I want to get rid of getNodeById() also, because the
comment says that it’s a temporary wrapper. However, ecore uses it in a few
places. (It looks like porting those to use getNode()
appropriately will work nicely though. I’ll do that later too.)
This is another part of the design I dislike; overloading
getNode() to take all kinds of different types of arguments.
The argument checking code there is extensive, where self-documenting
method names would make the intent and use of the code clearer.
newNode() is fine. getNode() is mostly fine.
It has some workspace-specific code at the end, but that’s fixable.
getNodeByName() needs documentation and it has too much
SQL-specific code inside. getNodeZero() is fine (it creates a
virtual node). getNodeByIdNew() also has some SQL.
constructNode() has SQL. getNodeWhere() is a
decent abstraction. So is selectNodeWhere(), except its
argument list is awful and it uses too much SQL.
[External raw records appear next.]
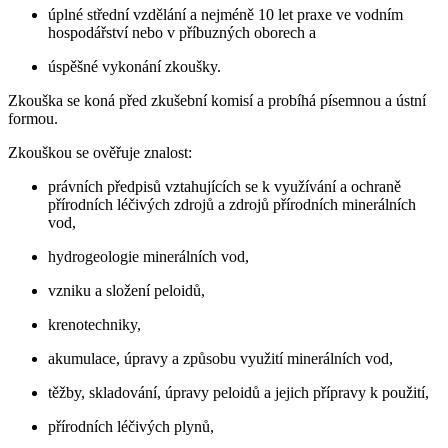
úplné střední vzdělání a nejméně 10 let praxe ve vodním
hospodářství nebo v příbuzných oborech a
úspěšné vykonání zkoušky.
Zkouška se koná před zkušební komisí a probíhá písemnou a ústní
formou.
Zkouškou se ověřuje znalost:
právních předpisů vztahujících se k využívání a ochraně
přírodních léčivých zdrojů a zdrojů přírodních minerálních
vod,
hydrogeologie minerálních vod,
vzniku a složení peloidů,
krenotechniky,
akumulace, úpravy a způsobu využití minerálních vod,
těžby, skladování, úpravy peloidů a jejich přípravy k použití,
přírodních léčivých plynů,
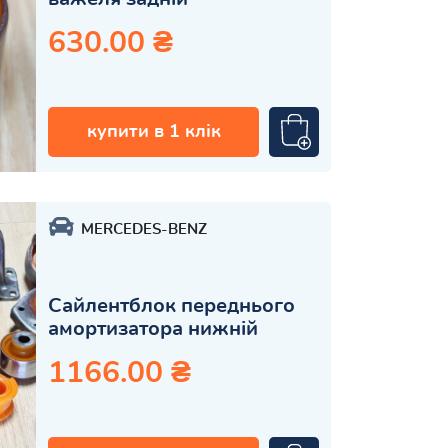
630.00 ₴
купити в 1 клік
MERCEDES-BENZ
Сайлентблок переднього
амортизатора нижній
1166.00 ₴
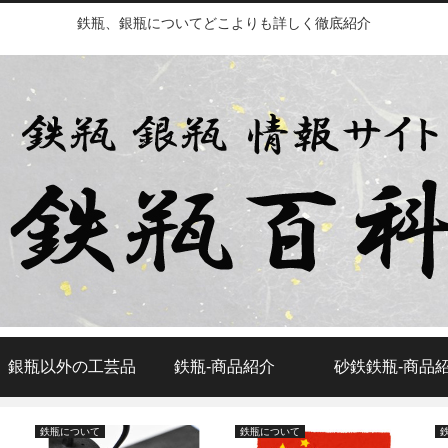
鉄瓶、銀瓶についてどこよりも詳しく徹底紹介
、銀瓶以外の工芸品
鉄瓶‐商品紹介
砂鉄鉄瓶‐商品
鉄瓶について
鉄瓶について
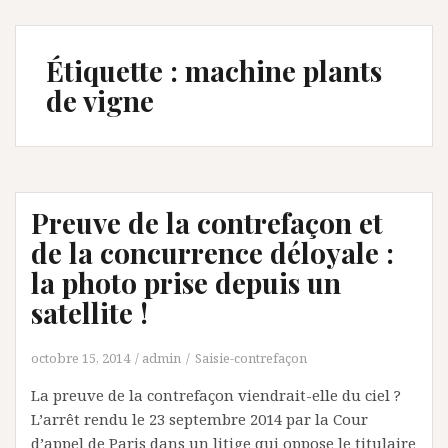
Étiquette :
machine plants
de vigne
Preuve de la contrefaçon et
de la concurrence déloyale :
la photo prise depuis un
satellite !
octobre 15, 2014
admin
Saisie-contrefaçon
La preuve de la contrefaçon viendrait-elle du ciel ?
L’arrêt rendu le 23 septembre 2014 par la Cour
d’appel de Paris dans un litige qui oppose le titulaire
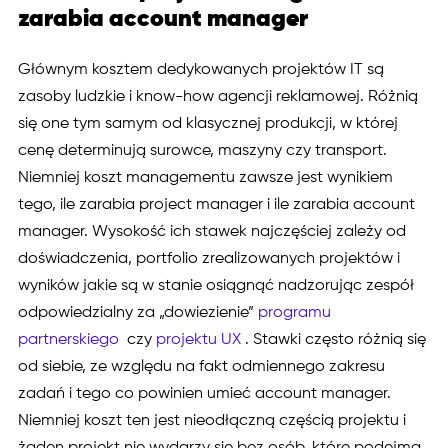
zarabia account manager
Głównym kosztem dedykowanych projektów IT są
zasoby ludzkie i know-how agencji reklamowej. Różnią
się one tym samym od klasycznej produkcji, w której
cenę determinują surowce, maszyny czy transport.
Niemniej koszt managementu zawsze jest wynikiem
tego, ile zarabia project manager i ile zarabia account
manager. Wysokość ich stawek najczęściej zależy od
doświadczenia, portfolio zrealizowanych projektów i
wyników jakie są w stanie osiągnąć nadzorując zespół
odpowiedzialny za „dowiezienie”
programu
partnerskiego
czy
projektu UX
. Stawki często różnią się
od siebie, ze względu na fakt odmiennego zakresu
zadań i tego co powinien umieć account manager.
Niemniej koszt ten jest nieodłączną częścią projektu i
żaden projekt nie wydarzy się bez osób, które podejmą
I don’t like getNodeCursor() in theory; whatever this
method becomes should use an iterator instead. In practice, it has a lot of
SQL inside.
countNodeMatches() is a decent abstraction, though it also
uses too much SQL.
getType() is fine. getAllTypes() uses SQL. So
do getFields() and dropNodeTable().
quote() I hate — why not use placeholders?
genWhereString() seems really out of place. At least
getNodetypeTables() is in the private methods section.
Everything else seems sane.
What’s my plan? To move every method that uses SQL or the DBI into a
separate module, probably Everything::Storage::DB. That does imply
the possibility of Everything::Storage::YAML or something
otherwise strange later. That’s fine. I’m not going to do it now and I might
not do it ever, but when a design change allows for greater flexibility without
sacrificing a sane default, I start to think I’ve found a good solution.
My only concern is with the nodebase initialization. Maybe it doesn’t
matter now, with only one type of storage, but what has or should have
responsibility for instantiating the storage module? I’ll leave that in the
NodeBase constructor for now.
Reading through new(), now I realize that I have already
moved some of the initialization code elsewhere, as nothing instantiates
NodeBase directly. Instead, it loads the MySQL or PostgreSQL
subclasses.
Untangling that could be more of a problem. Perhaps the right approach is to
make both modules inherit from Everything::Storage instead, then
change the NodeBase constructor. I’ll make that my goal for day
24.
While skimming NodeBase, I fixed up some POD, deleted some
old deprecated methods, and fixed some flawed UNIVERSAL::isa()
calls. All tests still pass. This is checkin #878.
I have a few moments left, and I just realized that I never turned off
SUPER() in Everything::Node. I bet I can remove that
and AUTOLOAD() now that nodes inherit properly. Will the tests
pass?
One test in t/Node.t fails. It checked for the existence of
SUPER(). Adding use SUPER; there fixes it.
After removing all of the use SUPER; and typeglob
assignments in the node test classes, everything still passes. This is
checkin #879 and it removes over 200 lines of code. I like that.
Tomorrow, the great database reshuffling begins!